Instructions for the task =>
Pick up the forum thread on dividing a fish tank and continue it from its last line.

Document segment =>
┌──

# How to DIY Divide/Split fish tank?



## xavinovic (May 30, 2012)

I'm trying to Divide/Split a fish tank. I have a few ideas.

I went to home depo and they have some plexiglass that I could use it to split the tank in half but I want to make a hole in the middle so water flows to both sides and cover it with really fine SS mesh that I already have. 

The question is how would I glue or keep the SS mesh cover the hole?

Should I buy 2 plexiglass make the hole in both and glue them together? What can I glue them with so it looks right. 

Has any one done this? 

I'm trying to keep BKK and Red Rubys separate. 

Thanks for any feed back.


----------



## Raaan (Dec 11, 2012)

I would use a piece of filter sponge instead. Get one precut into a cylinder or cut a circular piece about 1/2" thick and with a larger diameter than the hole you're filling, then cut a groove along the outer edge so that you can wedge it into the hole.

Not sure if that translated from my mind well enough to be useful. Haha.


----------



## Diana (Jan 14, 2010)

There is a craft mesh that is available in Michaels and similar stores. It needs a frame, but will allow a lot of water movement between the halves. Such as filter intake on one side and outlet on the other.


----------



## Dr Fishbait (Mar 16, 2013)

You could go to to Swisstropicals.com or Angelsplus.com to buy 2 inch foam as a tank divider. They make it for many tank sizes. It'll also act as additional filtration. I bought some to divide my new 40 breeder to breed rams and hopefully Kribs.


----------



## xavinovic (May 30, 2012)

Raaan- I totally understand your theory but I'm looking for something more sustainable because if the sponge comes off for some reason they will all get mixed. Thank you.


----------



## xavinovic (May 30, 2012)

I found a plastic light diffuse that might work. Now I'm trying to figure out how would I get the SS wire mesh to stick on the light diffuser.


----------



## Sluggo (Nov 6, 2010)

Why not use some vinyl window screen?


----------



## stealthypotatoes (Feb 2, 2013)

└──

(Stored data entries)
┌──

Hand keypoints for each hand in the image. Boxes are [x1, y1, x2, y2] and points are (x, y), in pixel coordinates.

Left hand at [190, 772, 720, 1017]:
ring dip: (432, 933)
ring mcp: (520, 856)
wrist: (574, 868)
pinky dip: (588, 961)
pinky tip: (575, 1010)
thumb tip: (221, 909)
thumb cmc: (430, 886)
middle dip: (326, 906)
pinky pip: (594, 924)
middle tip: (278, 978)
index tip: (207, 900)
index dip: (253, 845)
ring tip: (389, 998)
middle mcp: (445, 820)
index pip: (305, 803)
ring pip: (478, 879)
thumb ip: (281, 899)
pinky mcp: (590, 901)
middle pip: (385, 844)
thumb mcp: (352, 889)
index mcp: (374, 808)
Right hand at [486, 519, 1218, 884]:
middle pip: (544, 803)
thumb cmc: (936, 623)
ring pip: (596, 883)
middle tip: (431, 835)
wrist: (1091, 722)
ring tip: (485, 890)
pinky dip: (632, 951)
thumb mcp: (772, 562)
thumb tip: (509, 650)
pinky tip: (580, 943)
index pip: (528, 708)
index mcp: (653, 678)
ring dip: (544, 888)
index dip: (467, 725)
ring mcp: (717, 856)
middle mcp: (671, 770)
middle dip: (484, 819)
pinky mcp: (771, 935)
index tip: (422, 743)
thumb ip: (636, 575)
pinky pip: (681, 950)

└──
┌──

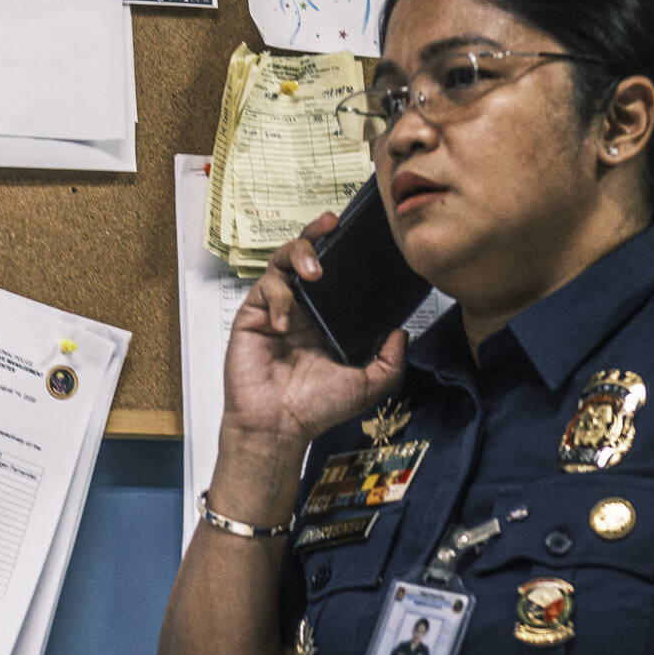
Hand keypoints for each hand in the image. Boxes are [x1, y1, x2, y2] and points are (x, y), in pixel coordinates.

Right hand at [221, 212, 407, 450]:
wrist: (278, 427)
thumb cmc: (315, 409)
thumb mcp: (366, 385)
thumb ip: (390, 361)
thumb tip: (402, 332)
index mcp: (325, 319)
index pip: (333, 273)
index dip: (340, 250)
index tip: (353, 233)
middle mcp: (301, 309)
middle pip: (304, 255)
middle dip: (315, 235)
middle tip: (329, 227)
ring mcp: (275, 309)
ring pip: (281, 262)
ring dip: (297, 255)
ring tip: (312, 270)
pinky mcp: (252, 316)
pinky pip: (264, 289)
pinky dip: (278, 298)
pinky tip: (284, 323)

└──
┌──

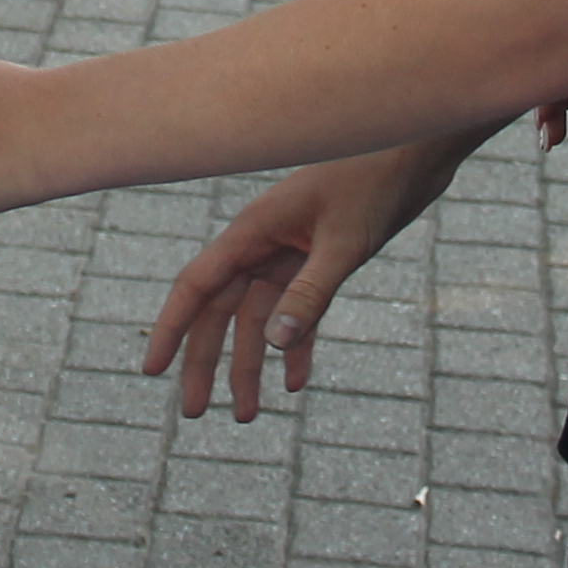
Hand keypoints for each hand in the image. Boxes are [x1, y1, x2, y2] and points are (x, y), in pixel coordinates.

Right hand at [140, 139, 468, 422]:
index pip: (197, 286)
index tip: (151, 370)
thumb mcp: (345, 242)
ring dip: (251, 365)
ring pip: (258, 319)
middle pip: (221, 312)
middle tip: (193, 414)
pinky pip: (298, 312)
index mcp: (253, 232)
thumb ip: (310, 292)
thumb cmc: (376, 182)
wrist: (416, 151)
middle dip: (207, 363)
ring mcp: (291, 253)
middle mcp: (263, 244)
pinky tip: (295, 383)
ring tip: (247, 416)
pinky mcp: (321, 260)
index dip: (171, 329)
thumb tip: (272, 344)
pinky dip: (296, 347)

└──

Final answer =>
I would cut a vent in the bottom and then drill holes around that vent and then cut a piece of ss mesh and just stitch it up with some nylon or fishing thread 
You could also do this on the top so that there wont be any oils left behind


----------



## Raaan (Dec 11, 2012)

I can see where you're coming from. I was trying to think of the least "intrusive" way of doing it (without having to use adhesive or drill extra holes). I've used this method on very small holes in plastic cups within a tank, but if they were much larger I imagine it would be pretty easy to knock them out by accident.

I agree with stealthypotatoes method in that case, using a fine mesh and small drill holes would be best. Unless you were to try getting really tricky with a router.


----------



## fish_22 (Jun 13, 2013)

I was just thinking about how to do this in one of my tanks earlier, as I need to separate 2 bettas but still have them in one tank. I was thinking that maybe I could get a small drill bit (as small as you need to keep the fish from getting through) and drill holes about every 3"-5". I dont know if that would work, but maybe...


----------



## xavinovic (May 30, 2012)

This is what I came up with. I'm trying to see what I close the top with so the shrimp don't clim over.


----------



## xavinovic (May 30, 2012)

I wonder if the aluminum will cause any problem?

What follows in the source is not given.